I'm looking for something like this : float32 function_name(const float32 *w, const float *x, const Uint16 N

there will be a return which gives the summation of the all element wise vector multiplication. 

  • Hello,

    In this example, the final vector is to be referenced by the argument, 'y'. Does your application prevent this usage?

  • Hi,

    "y" is vector. I would rather have the single element which is the summation of the dot product of the input vectors than have the vector output. This is why I changed the definition of the function name as float32 function_name(const float32 *w, const float *x, const Uint16 N). This definition will give the output as the return single element(function has float32 return).

    I have no idea how to write an assembly code. This is why I ,here, wrote to get your help. Also, it would be better if you provides this function in the FPU library for the other user in the future release.

  • Hi Shanty,

    It seems that you deleted your last reply. By the way, thanks for your reply.

    You understood me correctly according to your deleted answer. My main purpose to write an assembly code is to increase the computation speed in my application. Think about you will do this multiplication for matrix and vector. If I use the provided function(void mpy_SP_RVxRV_2(float32 *y, const float32 *w, const float *x, const Uint16 N)), in ever step I will make summation before assign it in the related matrix element. The size of this summation (actually for loop) will be #row times #col of the matrix. 

    I also want to have the exact computation time. If I have assembly, I will be calculation the computation time depends on the size of the vector and matrix. On the other hand, with the c code(I've already wrote), the computation time will vary depends on the different factor(optimization use, etc.) 

  • Hello,

    Apologies for deleting the reply. I misunderstood the fact that  you wanted a solution in assembly.

    The c function I had written is as follows:

     float32 function_name(const float32 *w, const float *x, const Uint16 N)

    {

    float64_t y[N];
    float32 sum = 0;
    memset(y, 0U, N*sizeof(float64_t));
    mpy_DP_RVxRV_2((float64_t *)y, 
                       (const float64_t *)w, 
                       (const float64_t *)x, N);
    for(int i = 0; i<N; i++)
    sum += y[i];
    return sum;
    }
    In assembly, If you store N in AL and retain the address in XAR4, it is just a matter of writing a simple loop that looks like this:
    MOV XAR5, #0
    RPTB next_code, @AL
    ADD XAR5, *XAR4++
    next_code
    XAR5 should have your sum. Let me know if there are any problems
    -Shanty

    }

  • Hi Shanty,

    You gave me the assembly code snippet for the summation of the elements in the vector.
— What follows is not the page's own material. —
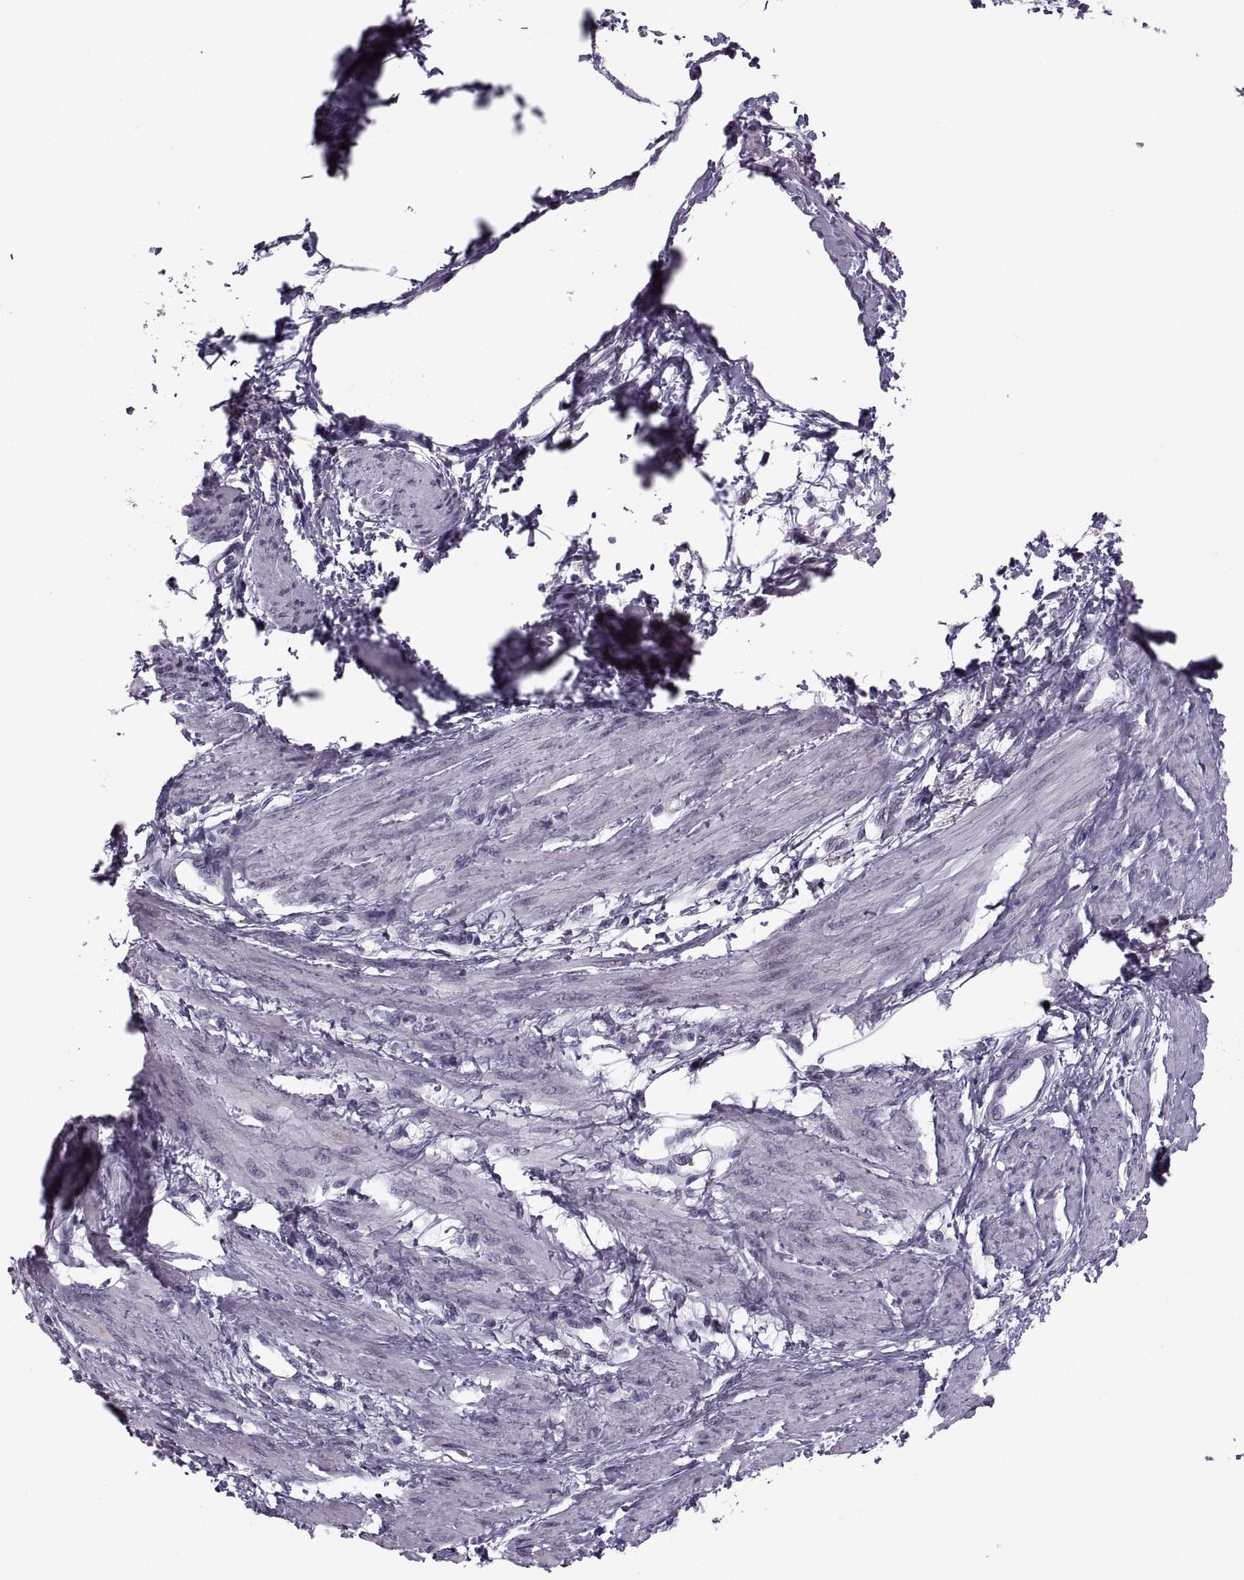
{"staining": {"intensity": "negative", "quantity": "none", "location": "none"}, "tissue": "smooth muscle", "cell_type": "Smooth muscle cells", "image_type": "normal", "snomed": [{"axis": "morphology", "description": "Normal tissue, NOS"}, {"axis": "topography", "description": "Smooth muscle"}, {"axis": "topography", "description": "Uterus"}], "caption": "This is an IHC photomicrograph of normal smooth muscle. There is no expression in smooth muscle cells.", "gene": "PAGE2B", "patient": {"sex": "female", "age": 39}}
If you combine this with the mpy_SP_RVxRV_2 function, you will give me what I want actually. 

    I don't have any information about argument passing or local variable usage in assembly. This is why I can't write it. In fact, it seems easy for the ones that have familiar with assembly. 

     float32 function_name(const float32 *w, const float *x, const Uint16 N), According to this function definition, you will multiply each element w and x and sum them into one local variable until N is reached. Once the loop finishes, you will return the value of the summation. 

    One last note; in my opinion, this function is very useful for other users, you can think to put this in the FPU library in the future release.

  • Hello,

    We will definitely look into it. If you would like to understand how the arguments passing works, write a simple c code and look at the disassembly. Make sure the optimisation settings are the same as the end application. I hope your query has been resolved.

  • It seems like I will understand the variable usage in assembly then write my own code. Thanks for your advice.